The National Transportation Safety Board (NTSB) said it was looking at the role of the loose wheels in recent derailments and praised the industry action.
“This is a safety win where the industry is taking action without regulation,” NTSB Chair Jennifer Homendy said in an interview with Reuters.
NTSB earlier this week said it was opening a special investigation into Norfolk Southern given the number and significance of recent incidents, and urged the company to take immediate action to review and assess its safety practices.
Homendy said she has had good conversations with Norfolk Southern CEO Alan Shaw who testified before a Senate committee on Thursday vowing to improve safety.

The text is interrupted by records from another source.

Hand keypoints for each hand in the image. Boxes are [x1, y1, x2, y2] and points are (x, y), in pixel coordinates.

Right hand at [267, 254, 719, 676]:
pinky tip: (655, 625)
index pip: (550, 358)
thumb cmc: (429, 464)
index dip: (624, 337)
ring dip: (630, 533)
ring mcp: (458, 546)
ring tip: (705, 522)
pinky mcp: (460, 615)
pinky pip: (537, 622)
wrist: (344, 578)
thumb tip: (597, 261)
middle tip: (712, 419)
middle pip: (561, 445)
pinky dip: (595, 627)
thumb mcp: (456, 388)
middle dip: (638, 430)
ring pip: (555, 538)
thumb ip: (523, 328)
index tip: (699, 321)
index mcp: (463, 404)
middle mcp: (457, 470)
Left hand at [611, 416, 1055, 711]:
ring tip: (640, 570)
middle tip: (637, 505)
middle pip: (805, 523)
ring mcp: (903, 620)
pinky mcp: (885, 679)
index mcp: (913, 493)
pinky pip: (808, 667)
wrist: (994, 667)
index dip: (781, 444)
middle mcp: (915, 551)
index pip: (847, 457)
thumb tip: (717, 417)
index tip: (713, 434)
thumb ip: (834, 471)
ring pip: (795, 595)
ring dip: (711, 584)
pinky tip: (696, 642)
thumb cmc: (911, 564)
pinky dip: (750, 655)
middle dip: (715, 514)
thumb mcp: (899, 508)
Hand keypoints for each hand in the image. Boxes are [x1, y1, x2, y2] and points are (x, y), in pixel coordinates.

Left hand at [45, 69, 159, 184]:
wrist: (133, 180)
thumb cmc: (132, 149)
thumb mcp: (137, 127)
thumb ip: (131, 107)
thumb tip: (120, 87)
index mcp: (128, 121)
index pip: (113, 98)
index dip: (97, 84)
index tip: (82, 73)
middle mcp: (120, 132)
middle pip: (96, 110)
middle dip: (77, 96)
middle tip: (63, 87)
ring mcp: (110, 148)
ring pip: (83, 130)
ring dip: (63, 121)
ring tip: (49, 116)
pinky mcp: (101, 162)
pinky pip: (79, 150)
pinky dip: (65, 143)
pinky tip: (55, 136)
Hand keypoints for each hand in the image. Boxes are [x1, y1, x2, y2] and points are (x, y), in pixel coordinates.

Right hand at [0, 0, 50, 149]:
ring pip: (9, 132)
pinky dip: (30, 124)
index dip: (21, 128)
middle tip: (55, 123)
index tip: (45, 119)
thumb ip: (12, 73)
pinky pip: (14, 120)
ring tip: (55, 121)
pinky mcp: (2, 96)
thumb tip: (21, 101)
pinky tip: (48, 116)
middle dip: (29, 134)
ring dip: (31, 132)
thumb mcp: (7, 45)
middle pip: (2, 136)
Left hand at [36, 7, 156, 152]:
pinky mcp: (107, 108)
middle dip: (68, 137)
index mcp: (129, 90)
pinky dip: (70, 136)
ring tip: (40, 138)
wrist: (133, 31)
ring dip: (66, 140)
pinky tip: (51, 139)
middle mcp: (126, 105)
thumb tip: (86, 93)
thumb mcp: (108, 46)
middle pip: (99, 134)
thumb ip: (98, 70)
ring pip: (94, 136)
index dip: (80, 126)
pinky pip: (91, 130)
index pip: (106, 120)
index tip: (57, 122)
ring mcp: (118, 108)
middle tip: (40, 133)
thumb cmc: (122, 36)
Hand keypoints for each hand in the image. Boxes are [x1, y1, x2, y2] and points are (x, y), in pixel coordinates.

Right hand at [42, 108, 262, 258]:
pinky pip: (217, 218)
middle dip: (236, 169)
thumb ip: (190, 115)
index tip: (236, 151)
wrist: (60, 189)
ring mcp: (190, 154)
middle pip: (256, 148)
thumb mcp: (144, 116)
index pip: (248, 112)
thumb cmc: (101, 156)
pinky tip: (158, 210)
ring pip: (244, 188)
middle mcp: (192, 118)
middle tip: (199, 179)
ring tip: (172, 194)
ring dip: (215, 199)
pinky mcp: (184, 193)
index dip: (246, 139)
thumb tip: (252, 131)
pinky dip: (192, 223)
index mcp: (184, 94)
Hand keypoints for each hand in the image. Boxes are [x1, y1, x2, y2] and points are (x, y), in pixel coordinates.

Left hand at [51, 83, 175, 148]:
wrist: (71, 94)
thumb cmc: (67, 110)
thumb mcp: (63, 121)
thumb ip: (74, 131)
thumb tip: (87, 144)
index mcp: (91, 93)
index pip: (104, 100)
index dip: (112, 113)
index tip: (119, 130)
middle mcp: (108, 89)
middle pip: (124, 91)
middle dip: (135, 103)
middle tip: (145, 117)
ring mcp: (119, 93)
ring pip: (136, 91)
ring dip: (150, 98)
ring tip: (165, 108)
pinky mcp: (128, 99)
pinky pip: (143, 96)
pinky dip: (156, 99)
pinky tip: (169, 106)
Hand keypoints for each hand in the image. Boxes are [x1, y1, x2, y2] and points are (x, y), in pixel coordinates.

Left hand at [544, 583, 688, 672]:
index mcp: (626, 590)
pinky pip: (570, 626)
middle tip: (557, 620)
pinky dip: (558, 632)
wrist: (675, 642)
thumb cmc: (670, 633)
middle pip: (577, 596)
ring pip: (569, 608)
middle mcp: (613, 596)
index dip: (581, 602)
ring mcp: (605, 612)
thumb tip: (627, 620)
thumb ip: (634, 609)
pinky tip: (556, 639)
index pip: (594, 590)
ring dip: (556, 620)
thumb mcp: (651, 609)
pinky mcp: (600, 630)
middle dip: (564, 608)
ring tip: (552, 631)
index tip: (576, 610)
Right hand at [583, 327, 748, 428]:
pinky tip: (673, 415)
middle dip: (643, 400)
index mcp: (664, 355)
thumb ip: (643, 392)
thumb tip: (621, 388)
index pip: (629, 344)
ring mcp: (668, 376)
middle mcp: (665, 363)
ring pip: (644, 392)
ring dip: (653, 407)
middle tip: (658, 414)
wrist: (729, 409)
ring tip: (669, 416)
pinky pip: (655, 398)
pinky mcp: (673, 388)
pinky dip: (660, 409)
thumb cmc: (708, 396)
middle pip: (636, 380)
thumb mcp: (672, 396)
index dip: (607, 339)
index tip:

“We have had no pushback,” Homendy said. “We have gotten all the information from them.”
Homendy said the NTSB was investigating a new derailment of a Norfolk Southern train in Alabama on Thursday because it may have had two of those cars with potentially loose wheels.
Norfolk Southern had 517 railcars in use with the wheels at issue, she added.
“They put a message out to stop if those are on your train, inspect them, get the wheelsets replaced…immediately,” Homendy said, noting that was a costly task.
Norfolk Southern did not immediately respond to a request for comment.